Prosecutors also alleged Schwartz failed to file annual financial reports related to Skyline's 401K retirement plan contributions that are automatically withdrawn from an employee's gross pay.

“Each count of willful failure to collect, account for, and pay over employment taxes and tax evasion is punishable by a maximum penalty of five years in prison and a maximum $10,000 fine,” prosecutors said. Evasion of unemployment taxes is punishable by a maximum of 5 years in prison and each count of 401K benefit plan fraud is punishable by up to 10 years in prison.

Court documents did not list a lawyer who could speak on his behalf and telephone calls to the company's office were not answered.

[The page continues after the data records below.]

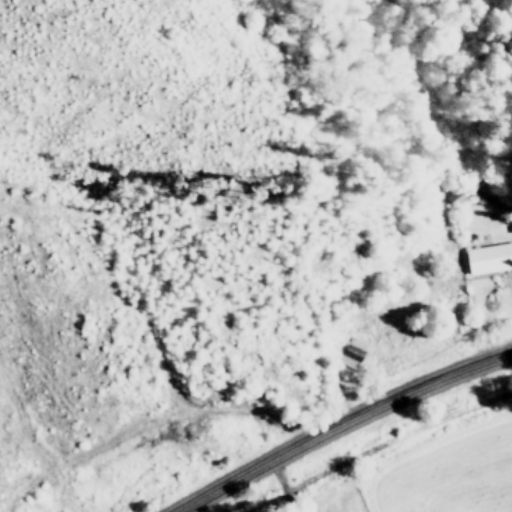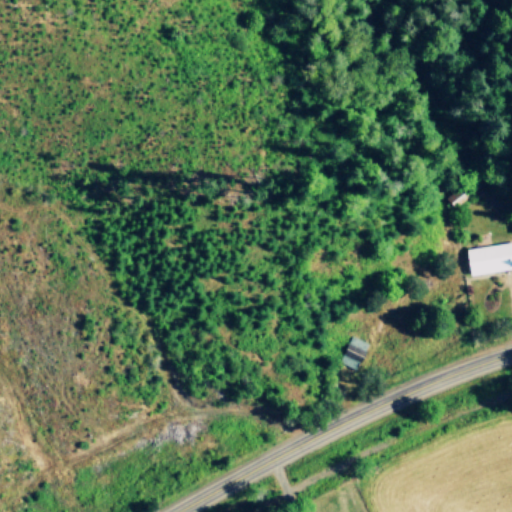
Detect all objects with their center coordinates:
building: (488, 257)
road: (335, 424)
railway: (376, 445)
road: (280, 484)
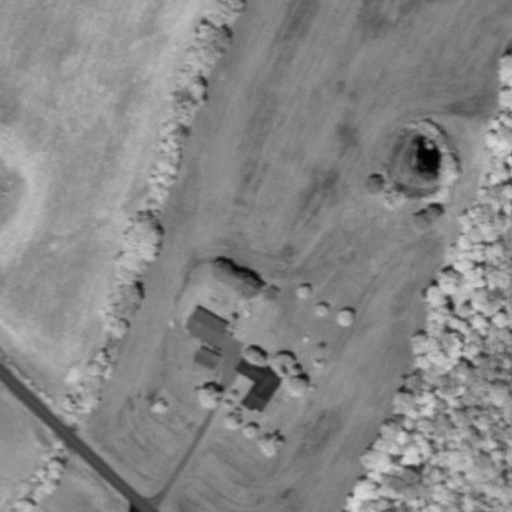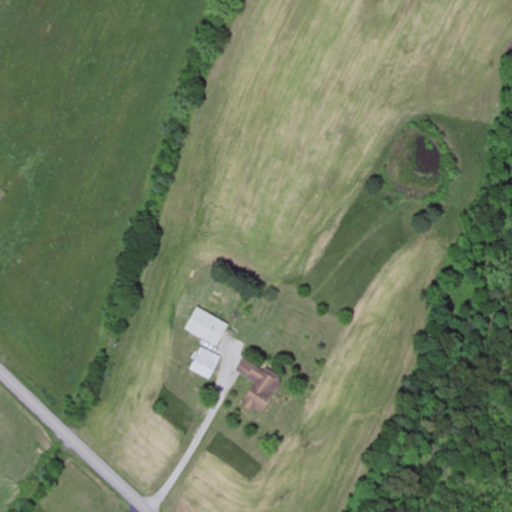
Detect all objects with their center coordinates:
building: (205, 328)
building: (205, 365)
building: (255, 388)
road: (72, 442)
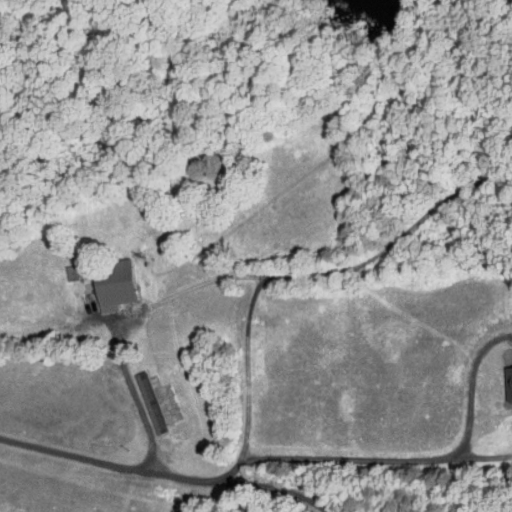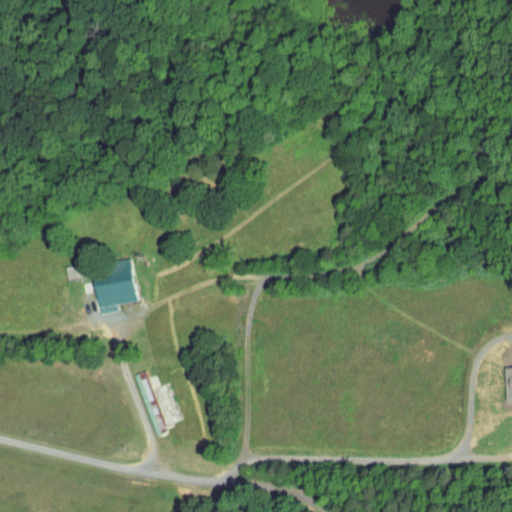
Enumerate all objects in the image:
building: (116, 285)
building: (509, 383)
building: (150, 400)
road: (134, 402)
road: (408, 459)
road: (152, 473)
road: (320, 503)
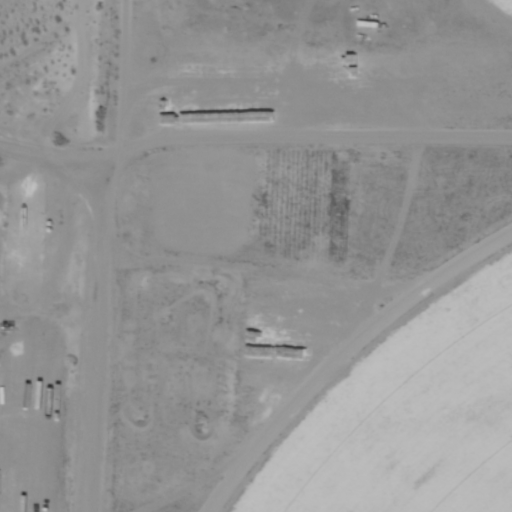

Schwartz was also sued in federal court in 2020 by former employees in multiple states who claimed they were left without health insurance even though money had been deducted from their paychecks.

Employees allegedly only found out they did not have health insurance when they were billed for medical procedures. One woman allegedly was left with a $50,000 bill.

Five plaintiffs who worked at Skyline-operated facilities in South Dakota, Kansas, Nebraska and Arkansas filed the suit. Skyline facilities were also in New Jersey, Pennsylvania, Florida, Massachusetts, Kentucky and Tennessee, according to an Associated Press review.

Nebraska's attorney general on Thursday filed a lawsuit accusing Schwartz and his wife of committing Medicaid fraud involving several nursing homes in the state.